If there was one guy last summer who really had his act together, it was the Basque mountaineer Alberto Zerain, who started his own summit push from well below the Shoulder, leaving Camp III at 23,600 feet. Operating as a soloist without teammates, Zerain got moving by 10:00
P.M.
on July 31, and he climbed the 2,400 feet up to the Shoulder in the astonishing
time of only two hours. When he reached the other climbers’ Camp IV, he found them still struggling to get ready. According to Freddie Wilkinson, who covered the tragedy for the magazine
Rock and Ice
, “Zerain called out to the others still in their tents, trying to cajole them into hurrying up to leave with him. He received few responses…. After an hour of waiting, Zerain finally continued alone.”

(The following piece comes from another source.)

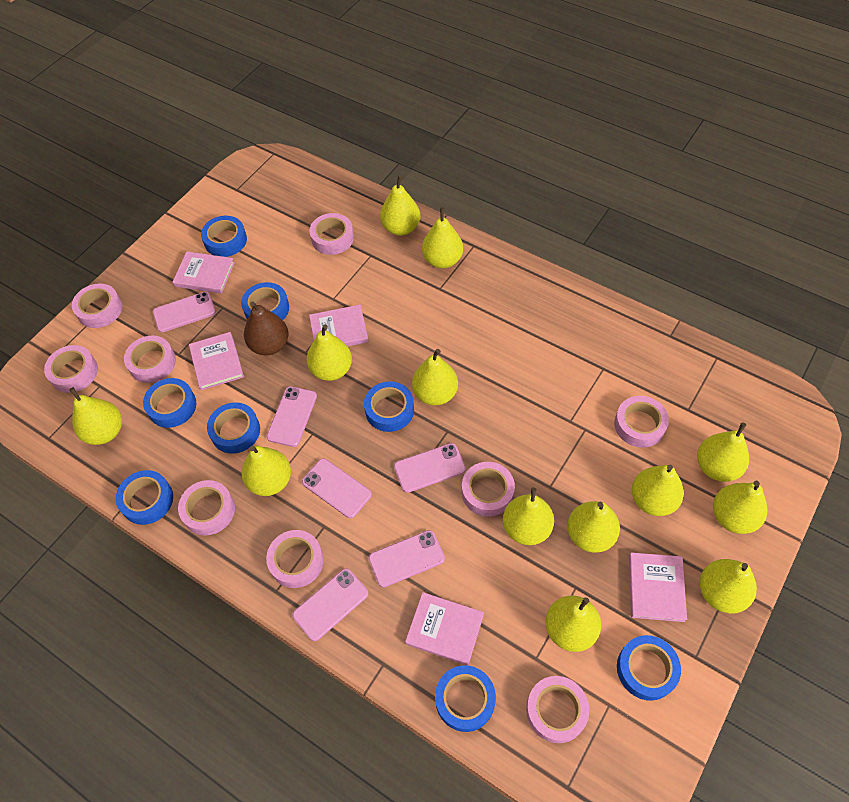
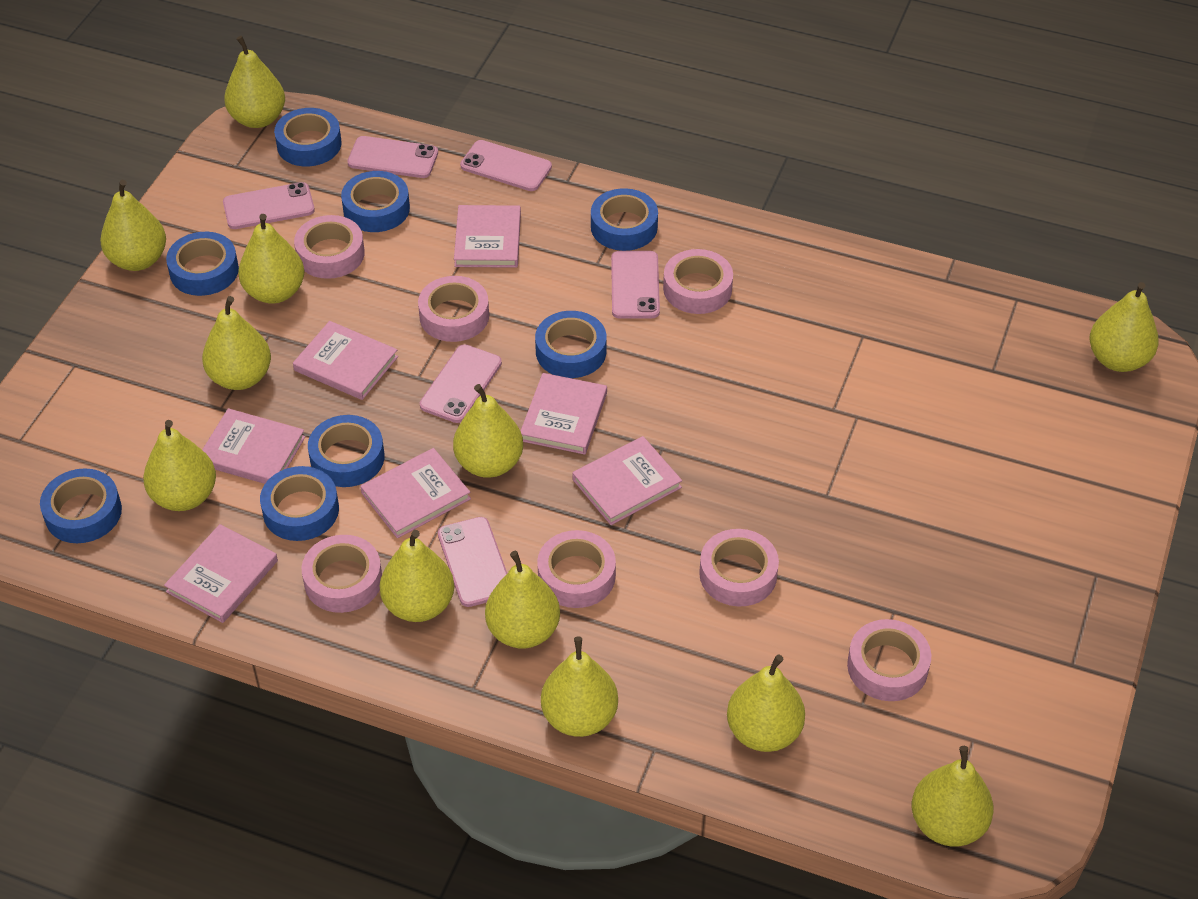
brown pear: 1 -> 0
pink book: 5 -> 7
pink tape: 9 -> 7
yellow pear: 13 -> 12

I must admit that when I first saw photos from last summer, I was shocked. There those guys were, still crossing the Shoulder, and it’s already broad daylight! As I said, I’m generally not comfortable criticizing other climbers’ decisions. But that late start on summit day meant that the climbers had reduced what was already a small margin of safety by that much more.

It’s easy to succumb to high-altitude lassitude. You lose your motivation. It takes longer not only to do something but even to think about doing something.

It’s no fun getting off in the middle of the night from a high camp on an 8,000er. You’re in this closet-sized tent with your buddy. It’s dark, it’s cold, there’s ice everywhere. You have to brew up a drink—something warm, like a cup of tea. And that seemingly simple task alone can consume an hour of precious time. If your partner has to take a crap, you have to move aside and let him go out and do that. Then you have to put on your boots, your overboots, the rest of your clothes, and your harness. I always sleep with my boots in my sleeping bag, though not on my feet. Lots of climbers don’t. So in the morning they have to put on cold boots, which will instantly suck precious warmth from their feet, whose blood circulation is sorely taxed to begin with. That contributes to a bad start.